_DATA SUPPLIED_.

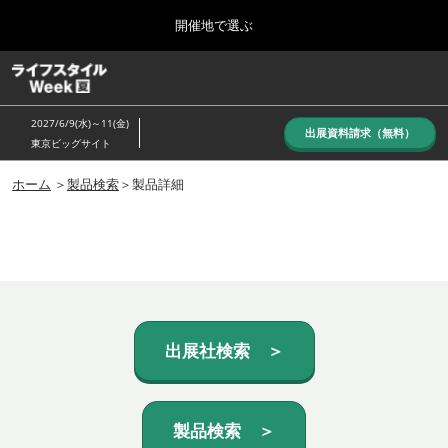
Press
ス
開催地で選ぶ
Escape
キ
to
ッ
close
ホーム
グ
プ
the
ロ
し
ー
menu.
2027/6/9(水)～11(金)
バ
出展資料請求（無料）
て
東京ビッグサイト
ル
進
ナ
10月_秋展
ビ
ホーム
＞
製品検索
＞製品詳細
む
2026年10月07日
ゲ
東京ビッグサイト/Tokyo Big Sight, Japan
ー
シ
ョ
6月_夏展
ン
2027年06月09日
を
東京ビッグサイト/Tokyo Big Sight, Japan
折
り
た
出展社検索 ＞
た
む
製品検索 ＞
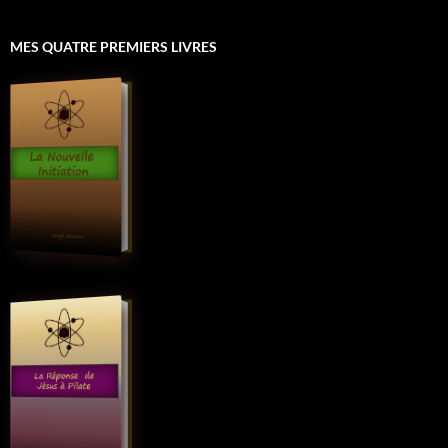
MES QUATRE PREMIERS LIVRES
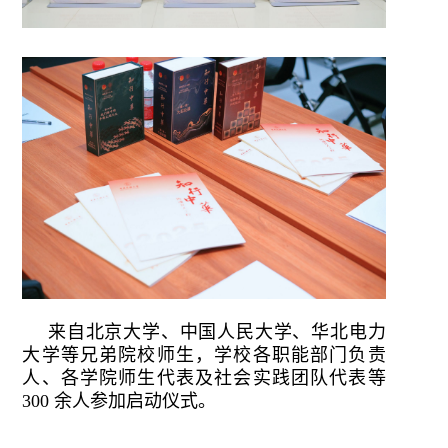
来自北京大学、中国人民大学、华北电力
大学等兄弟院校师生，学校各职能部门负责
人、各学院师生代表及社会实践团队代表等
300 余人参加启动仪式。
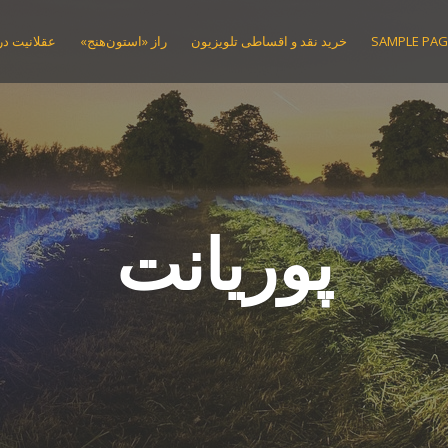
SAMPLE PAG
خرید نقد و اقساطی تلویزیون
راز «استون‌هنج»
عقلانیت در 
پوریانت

_JOB ITEM_. Render every line of text read from the rows above as a numbered list, skipping blank lines and leaving the pictures out of the answer.

_RESULT FOR THIS EXERCISE_.
1. Press
2. ス
3. 開催地で選ぶ
4. Escape
5. キ
6. to
7. ッ
8. close
9. ホーム
10. グ
11. プ
12. the
13. ロ
14. し
15. ー
16. menu.
17. 2027/6/9(水)～11(金)
18. バ
19. 出展資料請求（無料）
20. て
21. 東京ビッグサイト
22. ル
23. 進
24. ナ
25. 10月_秋展
26. ビ
27. ホーム
28. ＞
29. 製品検索
30. ＞製品詳細
31. む
32. 2026年10月07日
33. ゲ
34. 東京ビッグサイト/Tokyo Big Sight, Japan
35. ー
36. シ
37. ョ
38. 6月_夏展
39. ン
40. 2027年06月09日
41. を
42. 東京ビッグサイト/Tokyo Big Sight, Japan
43. 折
44. り
45. た
46. 出展社検索 ＞
47. た
48. む
49. 製品検索 ＞
50. MES QUATRE PREMIERS LIVRES
51. 来自北京大学、中国人民大学、华北电力
52. 大学等兄弟院校师生，学校各职能部门负责
53. 人、各学院师生代表及社会实践团队代表等
54. 300 余人参加启动仪式。
55. SAMPLE PAG
56. خرید نقد و اقساطی تلویزیون
57. راز «استون‌هنج»
58. عقلانیت در 
59. پوریانت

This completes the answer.